4. Elasticsearch Index Design

4.1. IPA Index

{
  "ipa_id": "sha256_hash",           // keyword (primary key)
  "ipa": "spɹɪŋfild",                // text + ngram analyzer
  "ipa_stressed": "ˈspɹɪŋˌfild",     // text (optional, for disambiguation)
  "language": "en",                  // keyword
  "embedding": [0.23, -0.15, ...],   // dense_vector (64-256 dim)
  "embedding_version": "v3_20251117", // keyword (critical for model updates)
  "canonical_toponyms": [             // text[] (sample representations)
    "Springfield",
    "Springfeild"  // historical variant
  ],
  "panphon_features": [...],         // dense_vector (24-dim, optional)
  "last_updated": "2025-11-17T10:30:00Z" // date
}

Analyzers:

  • ipa field: Custom ngram analyzer (2-4 grams) for fuzzy phonetic matching.

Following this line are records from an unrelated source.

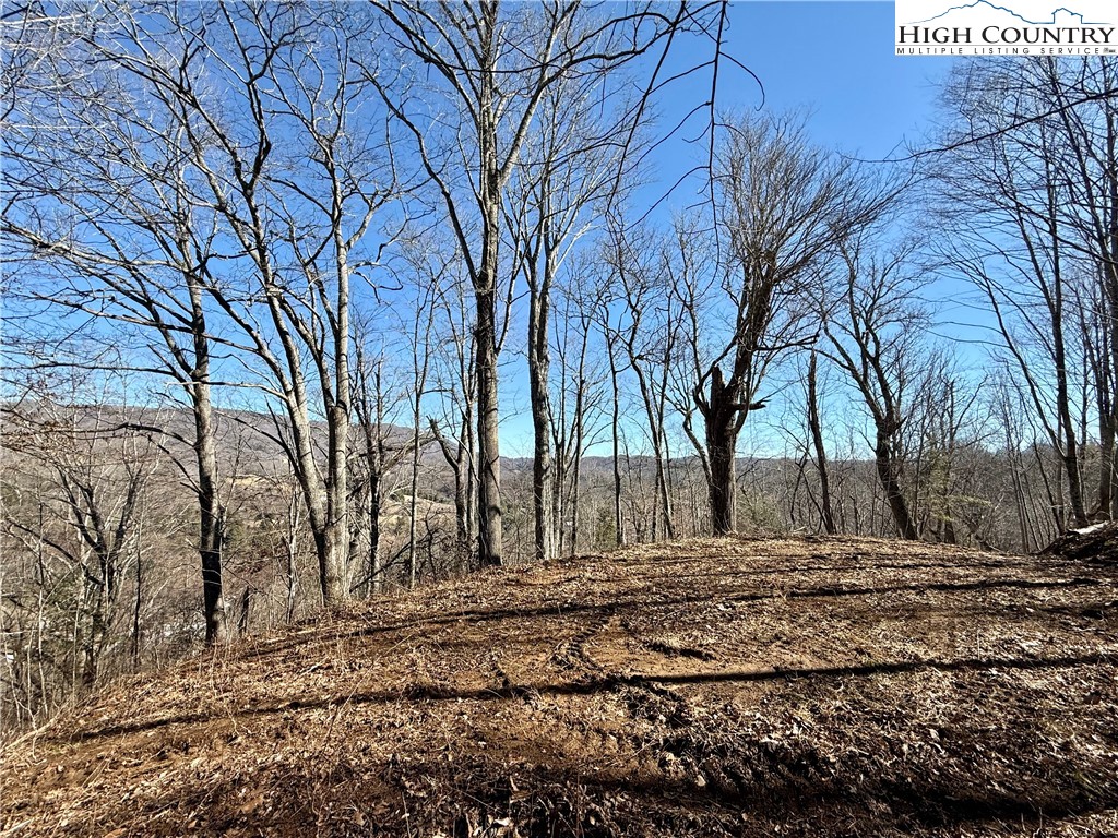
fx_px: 452
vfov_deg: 85.7
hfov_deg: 102.1
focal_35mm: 14
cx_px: 559
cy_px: 419
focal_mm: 2.22
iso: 50
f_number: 2.2
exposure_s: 1/1211
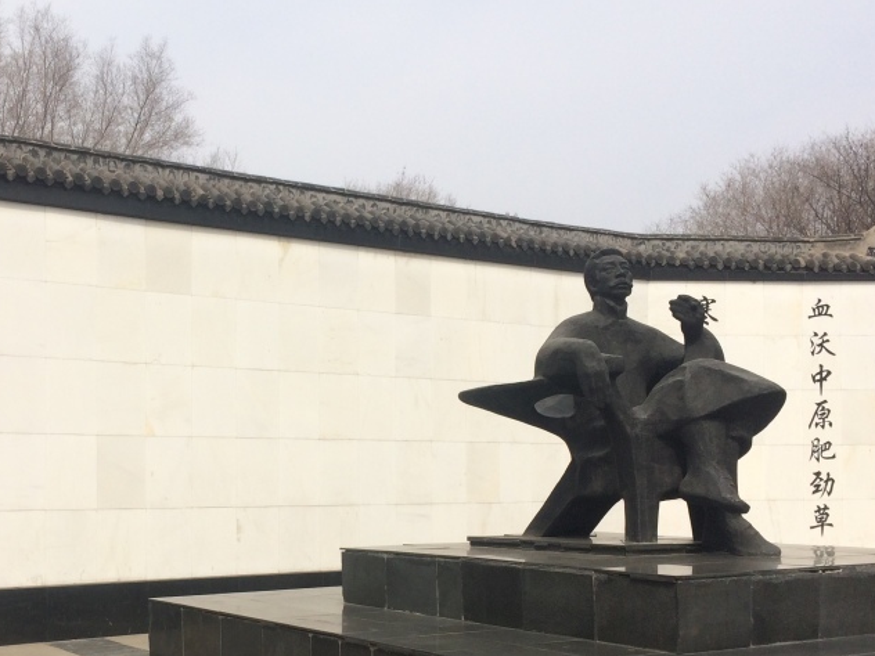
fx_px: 1188
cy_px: 464
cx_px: 295
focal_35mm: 47
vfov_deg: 30.5
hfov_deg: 40.0
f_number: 2.2
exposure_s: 1/2740
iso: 32
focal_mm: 4.15
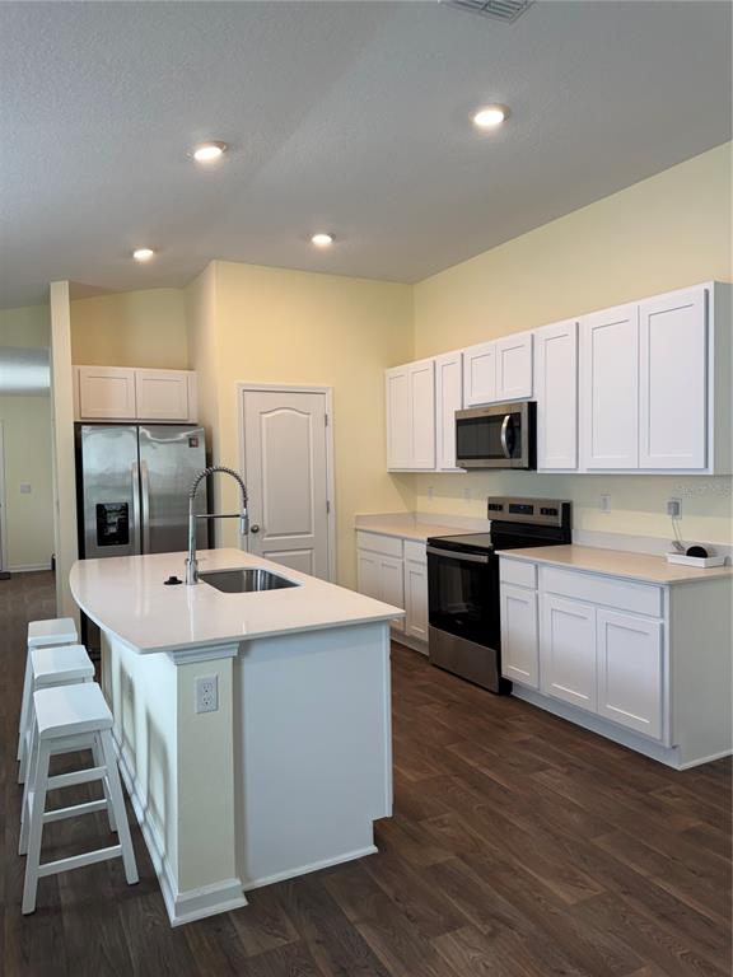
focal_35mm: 24
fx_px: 678
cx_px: 366
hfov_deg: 56.8
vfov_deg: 71.6
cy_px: 488
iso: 125
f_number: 1.78
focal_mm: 6.76
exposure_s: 1/120
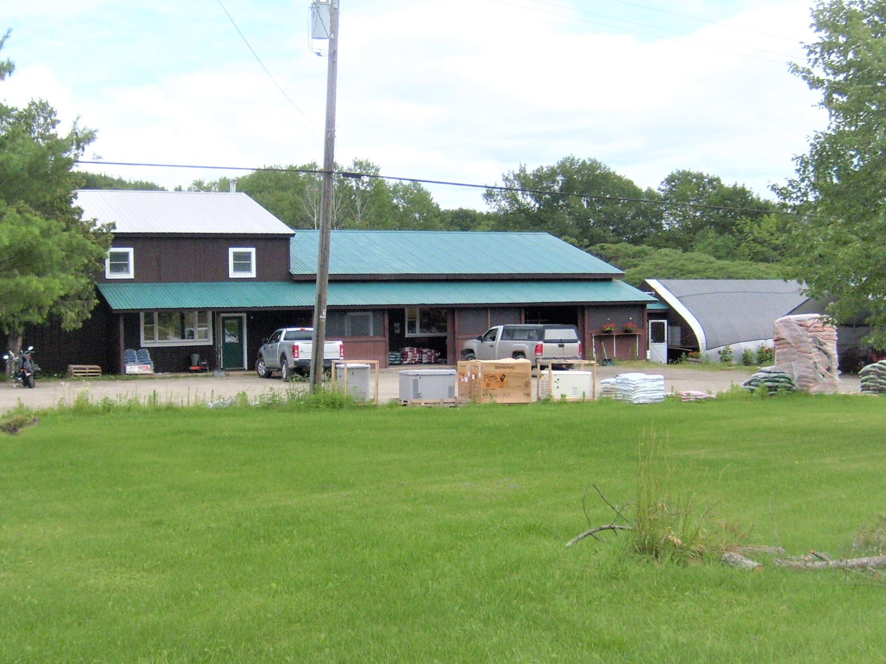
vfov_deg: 30.2
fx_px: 1229
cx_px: 387
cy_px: 386
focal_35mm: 48
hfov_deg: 39.6
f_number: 7.1
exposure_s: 1/180
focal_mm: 5.8
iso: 80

  • canonical_toponyms: Standard multilingual text analyzer.

4.2. Toponym Index

{
  "toponym_id": "uuid",              // keyword
  "toponym": "Springfield",          // text (multilingual analyzers)
  "language": "en",                  // keyword
  "ipa_id": "sha256_hash",           // keyword (foreign key to ipa_index)
  "place_ids": ["place_123", ...],   // keyword[] (many-to-many)
  "variants": ["Springfeild"],       // text[] (historical spellings)
  "last_updated": "2025-11-17T10:30:00Z"
}

4.3. Place Index

{
  "place_id": "place_123",           // keyword
  "title": "Springfield, MA",        // text
  "geometry": {...},                 // geo_shape
  // ... existing WHG fields ...
  "toponym_ids": ["uuid1", ...],     // keyword[] (foreign keys)
  "primary_ipa_id": "sha256_hash"    // keyword (optional denormalisation)
}

Optional optimisation: Denormalise primary_ipa_id in place_index for direct vector search on places (bypasses toponym join for common cases).